▸ INSTRUCTIONS FOR THE TASK
Extract all lines that hold "Left" from the records below.

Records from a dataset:
= Beginning of Section =

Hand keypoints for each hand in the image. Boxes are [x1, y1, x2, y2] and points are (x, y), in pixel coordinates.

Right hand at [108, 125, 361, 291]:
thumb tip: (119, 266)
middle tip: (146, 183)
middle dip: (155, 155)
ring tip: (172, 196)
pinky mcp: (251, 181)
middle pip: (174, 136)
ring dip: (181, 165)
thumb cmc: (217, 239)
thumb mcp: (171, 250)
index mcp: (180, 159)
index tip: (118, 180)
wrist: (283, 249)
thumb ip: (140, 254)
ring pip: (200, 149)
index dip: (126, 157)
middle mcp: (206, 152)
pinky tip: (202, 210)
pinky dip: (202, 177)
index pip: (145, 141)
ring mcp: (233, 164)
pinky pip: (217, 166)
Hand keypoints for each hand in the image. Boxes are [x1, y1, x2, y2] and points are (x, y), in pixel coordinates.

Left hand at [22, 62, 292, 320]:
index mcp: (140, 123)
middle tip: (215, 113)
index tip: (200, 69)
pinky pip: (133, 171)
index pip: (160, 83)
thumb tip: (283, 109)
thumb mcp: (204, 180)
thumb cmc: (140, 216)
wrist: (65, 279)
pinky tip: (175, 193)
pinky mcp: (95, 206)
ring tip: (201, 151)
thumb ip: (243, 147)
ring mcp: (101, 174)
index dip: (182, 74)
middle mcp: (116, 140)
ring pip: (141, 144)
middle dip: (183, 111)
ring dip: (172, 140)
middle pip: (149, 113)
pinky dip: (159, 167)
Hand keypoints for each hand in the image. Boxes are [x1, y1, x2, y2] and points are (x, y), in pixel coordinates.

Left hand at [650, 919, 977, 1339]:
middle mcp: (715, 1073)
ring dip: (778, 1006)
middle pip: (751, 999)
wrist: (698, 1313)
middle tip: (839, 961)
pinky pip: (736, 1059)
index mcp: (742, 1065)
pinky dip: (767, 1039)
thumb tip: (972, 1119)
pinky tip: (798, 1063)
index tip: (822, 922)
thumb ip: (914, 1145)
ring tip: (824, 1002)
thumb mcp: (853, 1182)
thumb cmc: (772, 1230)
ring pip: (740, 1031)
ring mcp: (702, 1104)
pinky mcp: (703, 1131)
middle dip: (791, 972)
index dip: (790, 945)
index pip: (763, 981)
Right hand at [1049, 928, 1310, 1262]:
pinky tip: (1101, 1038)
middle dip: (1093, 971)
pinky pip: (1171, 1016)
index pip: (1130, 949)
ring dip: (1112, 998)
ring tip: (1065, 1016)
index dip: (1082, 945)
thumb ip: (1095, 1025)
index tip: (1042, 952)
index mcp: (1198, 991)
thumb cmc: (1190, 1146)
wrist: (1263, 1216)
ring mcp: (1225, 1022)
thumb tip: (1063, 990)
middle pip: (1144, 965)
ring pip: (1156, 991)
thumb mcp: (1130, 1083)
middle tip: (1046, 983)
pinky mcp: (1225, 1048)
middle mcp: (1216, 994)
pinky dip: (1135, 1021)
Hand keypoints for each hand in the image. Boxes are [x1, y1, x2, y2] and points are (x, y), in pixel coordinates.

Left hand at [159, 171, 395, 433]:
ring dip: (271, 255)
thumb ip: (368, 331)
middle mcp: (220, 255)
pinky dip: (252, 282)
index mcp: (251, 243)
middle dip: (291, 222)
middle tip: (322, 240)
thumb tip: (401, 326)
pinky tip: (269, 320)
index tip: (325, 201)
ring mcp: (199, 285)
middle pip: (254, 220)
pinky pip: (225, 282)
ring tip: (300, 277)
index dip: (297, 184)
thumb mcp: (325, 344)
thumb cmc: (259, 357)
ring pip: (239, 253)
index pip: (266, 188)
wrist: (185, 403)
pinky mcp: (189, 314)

= End of Section =

▸ THE COMPLETED TASK
Left hand at [22, 62, 292, 320]:
Left hand at [650, 919, 977, 1339]:
Left hand at [159, 171, 395, 433]:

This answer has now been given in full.